Die ersten drei Artikel (Artikel 19, 26, 29) sagen im Wesentlichen ähnliches aus. Genauer gesagt wird hier die Gleichheit aller festgelegt, egal welcher Ethnie man abstammt oder welche Sprache man spricht. Jeder genießt dieselben Bürgerrechte. Dies beinhaltet natürlich auch die Verwendung der Muttersprache, die jedem frei und nach ihren Wünschen zusteht und das Verbot des Propagierens und des Aufhetzens gegen eine bestimmte Ethnie. Niemand darf sich aufgrund seiner Zugehörigkeit überlegener fühlen.

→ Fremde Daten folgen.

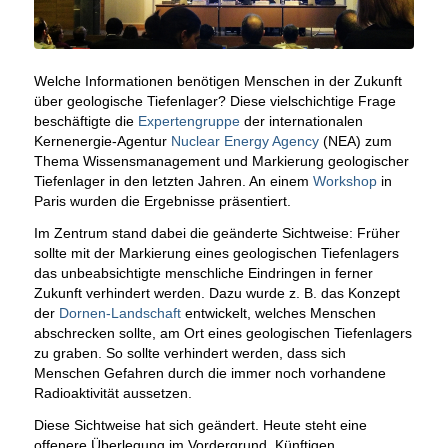
Welche Informationen benötigen Menschen in der Zukunft
über geologische Tiefenlager? Diese vielschichtige Frage
beschäftigte die
Expertengruppe
der internationalen
Kernenergie-Agentur
Nuclear Energy Agency
(NEA) zum
Thema Wissensmanagement und Markierung geologischer
Tiefenlager in den letzten Jahren. An einem
Workshop
in
Paris wurden die Ergebnisse präsentiert.
Im Zentrum stand dabei die geänderte Sichtweise: Früher
sollte mit der Markierung eines geologischen Tiefenlagers
das unbeabsichtigte menschliche Eindringen in ferner
Zukunft verhindert werden. Dazu wurde z. B. das Konzept
der
Dornen-Landschaft
entwickelt, welches Menschen
abschrecken sollte, am Ort eines geologischen Tiefenlagers
zu graben. So sollte verhindert werden, dass sich
Menschen Gefahren durch die immer noch vorhandene
Radioaktivität aussetzen.
Diese Sichtweise hat sich geändert. Heute steht eine
offenere Überlegung im Vordergrund. Künftigen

Wie bereits erwähnt, handelt es sich bei dem vierten relevanten Artikel um eine genau auf die Sprachsituation abgestimmte Regelung, die das gröbste in sich zusammenfasst und versucht zu regeln. Artikel 68 der Russländischen Verfassung legt fest, dass die russische Sprache Staatssprache der gesamten Russischen Föderation sein soll. Trotzdem wird den Republiken dieses Vielvölkerstaates die Erlaubnis erteilt, eine zusätzliche, eigene Staatssprache
[...]
[1] Die Leninsche Sprachen- und Nationalitätenpolitik der 1920er Jahre fällt u.a. in diese Kategorie. Einerseits wurde sich um eine Förderung, Gleichstellung und Standardisierung bemüht, andererseits existierten trotz alledem auch in dieser Zeit starke Unstimmigkeiten, Benachteiligungen und fragwürdige sprachpolitische Entscheidungen.
[2] Bei dieser Zählung handelt es sich um die erste Volkszählung nach Zerfall der Sowjetunion.
[3] Seit 2014 gibt es eine 22. Republik, nämlich die Autonome Republik Krim. Da Ulasiuks Artikel allerdings bereits 2011 veröffentlicht wurde, ist in meiner Arbeit die Rede von 21 Republiken.